* _Instruction_:
Gather every line of the records below that contains the string "this". Case is significant.

* _A sequence of records_:
-- Begin --

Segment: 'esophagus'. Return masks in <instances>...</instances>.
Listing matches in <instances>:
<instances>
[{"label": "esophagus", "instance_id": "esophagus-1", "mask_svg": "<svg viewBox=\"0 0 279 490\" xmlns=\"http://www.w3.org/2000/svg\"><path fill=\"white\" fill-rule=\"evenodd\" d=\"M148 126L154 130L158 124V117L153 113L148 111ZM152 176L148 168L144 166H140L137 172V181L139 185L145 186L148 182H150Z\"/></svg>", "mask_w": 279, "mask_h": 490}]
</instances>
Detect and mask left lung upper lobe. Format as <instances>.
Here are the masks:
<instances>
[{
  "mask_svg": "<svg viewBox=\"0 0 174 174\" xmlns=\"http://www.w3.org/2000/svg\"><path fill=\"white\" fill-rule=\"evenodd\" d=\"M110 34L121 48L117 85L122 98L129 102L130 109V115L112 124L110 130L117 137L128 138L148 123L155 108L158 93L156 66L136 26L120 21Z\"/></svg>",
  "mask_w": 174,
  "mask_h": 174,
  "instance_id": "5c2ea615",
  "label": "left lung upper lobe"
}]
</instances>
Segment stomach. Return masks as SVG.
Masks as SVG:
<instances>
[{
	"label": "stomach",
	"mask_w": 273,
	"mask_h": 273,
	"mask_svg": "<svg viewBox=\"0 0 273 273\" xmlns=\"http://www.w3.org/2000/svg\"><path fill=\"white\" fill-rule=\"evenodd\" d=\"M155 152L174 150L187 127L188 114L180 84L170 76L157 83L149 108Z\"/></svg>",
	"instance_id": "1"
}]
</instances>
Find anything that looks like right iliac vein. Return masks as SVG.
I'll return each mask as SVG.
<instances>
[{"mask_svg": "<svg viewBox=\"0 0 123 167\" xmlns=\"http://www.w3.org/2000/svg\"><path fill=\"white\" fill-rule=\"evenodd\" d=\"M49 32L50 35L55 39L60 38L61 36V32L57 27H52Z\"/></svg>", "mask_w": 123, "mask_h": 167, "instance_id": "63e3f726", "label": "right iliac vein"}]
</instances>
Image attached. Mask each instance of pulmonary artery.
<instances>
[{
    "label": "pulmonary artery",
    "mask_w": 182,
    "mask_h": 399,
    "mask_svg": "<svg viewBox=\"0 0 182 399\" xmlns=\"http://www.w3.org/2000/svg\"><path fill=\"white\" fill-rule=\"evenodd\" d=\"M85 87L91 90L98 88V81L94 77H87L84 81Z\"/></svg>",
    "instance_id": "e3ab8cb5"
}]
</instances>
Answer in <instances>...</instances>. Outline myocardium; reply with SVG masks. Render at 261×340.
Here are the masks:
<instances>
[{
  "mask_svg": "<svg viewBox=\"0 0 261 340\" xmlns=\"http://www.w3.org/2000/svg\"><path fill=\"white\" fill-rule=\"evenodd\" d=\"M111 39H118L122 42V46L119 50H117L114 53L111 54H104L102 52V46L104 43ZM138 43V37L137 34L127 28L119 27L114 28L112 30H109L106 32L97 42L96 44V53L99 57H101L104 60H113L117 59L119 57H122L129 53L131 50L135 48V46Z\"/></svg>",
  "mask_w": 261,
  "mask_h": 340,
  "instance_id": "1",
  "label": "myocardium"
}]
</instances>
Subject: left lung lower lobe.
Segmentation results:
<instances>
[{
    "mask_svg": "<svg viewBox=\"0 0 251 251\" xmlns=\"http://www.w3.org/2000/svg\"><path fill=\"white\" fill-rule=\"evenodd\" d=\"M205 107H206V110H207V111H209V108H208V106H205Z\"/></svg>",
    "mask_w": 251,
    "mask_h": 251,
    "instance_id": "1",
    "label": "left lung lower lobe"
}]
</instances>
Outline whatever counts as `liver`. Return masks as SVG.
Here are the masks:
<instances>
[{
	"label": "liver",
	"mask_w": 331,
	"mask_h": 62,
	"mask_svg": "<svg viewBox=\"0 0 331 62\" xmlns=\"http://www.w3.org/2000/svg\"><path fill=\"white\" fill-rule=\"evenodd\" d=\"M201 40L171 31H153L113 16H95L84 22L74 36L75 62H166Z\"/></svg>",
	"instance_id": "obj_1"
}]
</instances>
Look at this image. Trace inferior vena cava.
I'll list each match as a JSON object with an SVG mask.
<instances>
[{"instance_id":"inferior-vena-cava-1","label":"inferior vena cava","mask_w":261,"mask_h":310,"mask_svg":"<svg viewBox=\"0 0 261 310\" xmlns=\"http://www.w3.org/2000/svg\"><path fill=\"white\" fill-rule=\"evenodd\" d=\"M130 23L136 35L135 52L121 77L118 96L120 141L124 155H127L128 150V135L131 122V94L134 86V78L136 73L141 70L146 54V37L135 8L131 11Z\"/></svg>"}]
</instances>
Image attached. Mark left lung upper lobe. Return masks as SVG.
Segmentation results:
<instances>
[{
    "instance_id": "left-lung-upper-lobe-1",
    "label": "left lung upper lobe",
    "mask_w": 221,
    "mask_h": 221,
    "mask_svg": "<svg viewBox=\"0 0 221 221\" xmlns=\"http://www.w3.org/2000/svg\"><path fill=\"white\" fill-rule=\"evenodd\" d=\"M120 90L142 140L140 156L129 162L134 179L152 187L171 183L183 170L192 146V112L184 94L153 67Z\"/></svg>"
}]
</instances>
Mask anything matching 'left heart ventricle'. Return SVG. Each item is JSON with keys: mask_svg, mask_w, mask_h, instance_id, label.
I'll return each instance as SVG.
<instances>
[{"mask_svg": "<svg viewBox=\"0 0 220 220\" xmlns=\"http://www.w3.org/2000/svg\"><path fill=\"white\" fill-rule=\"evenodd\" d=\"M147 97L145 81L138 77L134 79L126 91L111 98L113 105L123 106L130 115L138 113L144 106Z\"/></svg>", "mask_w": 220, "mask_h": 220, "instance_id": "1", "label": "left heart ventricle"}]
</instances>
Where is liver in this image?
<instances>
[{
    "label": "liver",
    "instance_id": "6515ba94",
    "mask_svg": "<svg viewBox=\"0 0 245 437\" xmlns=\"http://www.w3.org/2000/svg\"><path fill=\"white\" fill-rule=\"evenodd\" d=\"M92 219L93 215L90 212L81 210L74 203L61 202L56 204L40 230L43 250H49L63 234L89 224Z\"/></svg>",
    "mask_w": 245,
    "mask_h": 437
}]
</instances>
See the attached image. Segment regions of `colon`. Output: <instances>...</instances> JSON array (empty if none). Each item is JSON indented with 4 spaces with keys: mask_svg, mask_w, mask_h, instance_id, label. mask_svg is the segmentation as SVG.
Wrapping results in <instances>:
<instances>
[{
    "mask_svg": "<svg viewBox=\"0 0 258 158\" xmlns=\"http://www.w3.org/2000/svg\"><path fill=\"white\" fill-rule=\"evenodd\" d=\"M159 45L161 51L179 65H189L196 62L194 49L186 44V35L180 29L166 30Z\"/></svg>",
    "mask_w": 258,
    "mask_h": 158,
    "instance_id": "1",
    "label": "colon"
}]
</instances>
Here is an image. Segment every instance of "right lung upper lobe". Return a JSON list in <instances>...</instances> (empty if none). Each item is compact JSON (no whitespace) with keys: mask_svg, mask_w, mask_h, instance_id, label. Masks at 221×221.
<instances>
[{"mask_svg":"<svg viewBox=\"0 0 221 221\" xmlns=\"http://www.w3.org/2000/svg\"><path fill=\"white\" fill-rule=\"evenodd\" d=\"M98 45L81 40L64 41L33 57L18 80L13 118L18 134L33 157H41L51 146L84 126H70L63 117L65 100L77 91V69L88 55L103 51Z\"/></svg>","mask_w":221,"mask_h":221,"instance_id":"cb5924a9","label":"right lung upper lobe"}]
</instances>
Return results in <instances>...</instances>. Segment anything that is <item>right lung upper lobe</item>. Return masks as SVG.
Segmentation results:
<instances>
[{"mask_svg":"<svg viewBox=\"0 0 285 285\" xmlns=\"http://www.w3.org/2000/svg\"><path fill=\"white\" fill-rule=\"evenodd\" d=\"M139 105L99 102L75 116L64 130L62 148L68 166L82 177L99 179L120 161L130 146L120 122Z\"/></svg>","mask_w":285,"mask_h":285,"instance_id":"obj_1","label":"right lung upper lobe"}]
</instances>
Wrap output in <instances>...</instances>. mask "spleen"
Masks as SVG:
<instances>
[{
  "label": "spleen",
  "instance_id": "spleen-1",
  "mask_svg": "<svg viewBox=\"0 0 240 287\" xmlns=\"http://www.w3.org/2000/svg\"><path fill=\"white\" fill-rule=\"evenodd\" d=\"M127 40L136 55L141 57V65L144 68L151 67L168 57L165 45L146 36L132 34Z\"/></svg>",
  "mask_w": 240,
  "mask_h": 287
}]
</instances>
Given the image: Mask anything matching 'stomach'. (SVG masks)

-- End --

* _The completed task_:
Look at this image. Trace inferior vena cava.
Where is liver in this image?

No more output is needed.